Repeat the data below exactly, with every entry included.

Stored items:
• • •

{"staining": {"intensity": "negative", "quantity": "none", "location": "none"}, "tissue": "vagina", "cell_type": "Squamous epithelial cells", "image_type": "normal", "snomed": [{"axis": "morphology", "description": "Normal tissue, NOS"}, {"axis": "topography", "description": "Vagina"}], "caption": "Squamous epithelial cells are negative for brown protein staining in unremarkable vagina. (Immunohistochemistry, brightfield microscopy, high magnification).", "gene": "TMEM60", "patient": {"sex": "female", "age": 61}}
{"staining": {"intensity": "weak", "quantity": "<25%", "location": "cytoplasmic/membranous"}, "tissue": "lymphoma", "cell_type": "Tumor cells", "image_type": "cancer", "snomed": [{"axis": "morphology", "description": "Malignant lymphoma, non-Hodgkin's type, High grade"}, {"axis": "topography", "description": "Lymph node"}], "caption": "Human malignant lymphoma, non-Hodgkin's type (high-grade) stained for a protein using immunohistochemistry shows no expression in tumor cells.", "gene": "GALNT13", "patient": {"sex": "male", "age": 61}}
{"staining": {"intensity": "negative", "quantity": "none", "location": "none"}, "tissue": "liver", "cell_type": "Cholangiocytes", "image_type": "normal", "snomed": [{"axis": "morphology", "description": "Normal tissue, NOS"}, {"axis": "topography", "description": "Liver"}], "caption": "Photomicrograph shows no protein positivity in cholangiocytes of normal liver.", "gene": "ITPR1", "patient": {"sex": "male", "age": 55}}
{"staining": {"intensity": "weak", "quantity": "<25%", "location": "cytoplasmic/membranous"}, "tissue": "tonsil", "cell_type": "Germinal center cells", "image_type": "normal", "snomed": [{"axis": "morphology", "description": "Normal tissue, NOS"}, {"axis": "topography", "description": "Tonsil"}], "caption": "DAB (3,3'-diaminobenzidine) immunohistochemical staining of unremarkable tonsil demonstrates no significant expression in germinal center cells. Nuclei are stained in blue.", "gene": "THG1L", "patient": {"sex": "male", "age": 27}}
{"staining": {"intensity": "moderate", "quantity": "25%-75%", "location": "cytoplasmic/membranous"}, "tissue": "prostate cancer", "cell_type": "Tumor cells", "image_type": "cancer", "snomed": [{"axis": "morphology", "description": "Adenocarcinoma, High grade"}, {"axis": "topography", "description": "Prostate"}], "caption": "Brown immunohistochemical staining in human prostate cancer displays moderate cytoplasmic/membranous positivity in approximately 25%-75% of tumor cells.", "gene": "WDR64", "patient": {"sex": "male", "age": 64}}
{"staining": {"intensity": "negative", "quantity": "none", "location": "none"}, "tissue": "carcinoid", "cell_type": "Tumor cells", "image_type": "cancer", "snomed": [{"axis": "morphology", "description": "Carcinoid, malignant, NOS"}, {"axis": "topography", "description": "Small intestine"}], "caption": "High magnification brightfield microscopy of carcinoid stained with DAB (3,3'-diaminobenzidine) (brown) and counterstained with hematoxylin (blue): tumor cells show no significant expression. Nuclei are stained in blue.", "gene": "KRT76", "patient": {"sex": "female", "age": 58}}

• • •

Exercise solution:
{"staining": {"intensity": "negative", "quantity": "none", "location": "none"}, "tissue": "vagina", "cell_type": "Squamous epithelial cells", "image_type": "normal", "snomed": [{"axis": "morphology", "description": "Normal tissue, NOS"}, {"axis": "topography", "description": "Vagina"}], "caption": "Squamous epithelial cells are negative for brown protein staining in unremarkable vagina. (Immunohistochemistry, brightfield microscopy, high magnification).", "gene": "TMEM60", "patient": {"sex": "female", "age": 61}}
{"staining": {"intensity": "weak", "quantity": "<25%", "location": "cytoplasmic/membranous"}, "tissue": "lymphoma", "cell_type": "Tumor cells", "image_type": "cancer", "snomed": [{"axis": "morphology", "description": "Malignant lymphoma, non-Hodgkin's type, High grade"}, {"axis": "topography", "description": "Lymph node"}], "caption": "Human malignant lymphoma, non-Hodgkin's type (high-grade) stained for a protein using immunohistochemistry shows no expression in tumor cells.", "gene": "GALNT13", "patient": {"sex": "male", "age": 61}}
{"staining": {"intensity": "negative", "quantity": "none", "location": "none"}, "tissue": "liver", "cell_type": "Cholangiocytes", "image_type": "normal", "snomed": [{"axis": "morphology", "description": "Normal tissue, NOS"}, {"axis": "topography", "description": "Liver"}], "caption": "Photomicrograph shows no protein positivity in cholangiocytes of normal liver.", "gene": "ITPR1", "patient": {"sex": "male", "age": 55}}
{"staining": {"intensity": "weak", "quantity": "<25%", "location": "cytoplasmic/membranous"}, "tissue": "tonsil", "cell_type": "Germinal center cells", "image_type": "normal", "snomed": [{"axis": "morphology", "description": "Normal tissue, NOS"}, {"axis": "topography", "description": "Tonsil"}], "caption": "DAB (3,3'-diaminobenzidine) immunohistochemical staining of unremarkable tonsil demonstrates no significant expression in germinal center cells. Nuclei are stained in blue.", "gene": "THG1L", "patient": {"sex": "male", "age": 27}}
{"staining": {"intensity": "moderate", "quantity": "25%-75%", "location": "cytoplasmic/membranous"}, "tissue": "prostate cancer", "cell_type": "Tumor cells", "image_type": "cancer", "snomed": [{"axis": "morphology", "description": "Adenocarcinoma, High grade"}, {"axis": "topography", "description": "Prostate"}], "caption": "Brown immunohistochemical staining in human prostate cancer displays moderate cytoplasmic/membranous positivity in approximately 25%-75% of tumor cells.", "gene": "WDR64", "patient": {"sex": "male", "age": 64}}
{"staining": {"intensity": "negative", "quantity": "none", "location": "none"}, "tissue": "carcinoid", "cell_type": "Tumor cells", "image_type": "cancer", "snomed": [{"axis": "morphology", "description": "Carcinoid, malignant, NOS"}, {"axis": "topography", "description": "Small intestine"}], "caption": "High magnification brightfield microscopy of carcinoid stained with DAB (3,3'-diaminobenzidine) (brown) and counterstained with hematoxylin (blue): tumor cells show no significant expression. Nuclei are stained in blue.", "gene": "KRT76", "patient": {"sex": "female", "age": 58}}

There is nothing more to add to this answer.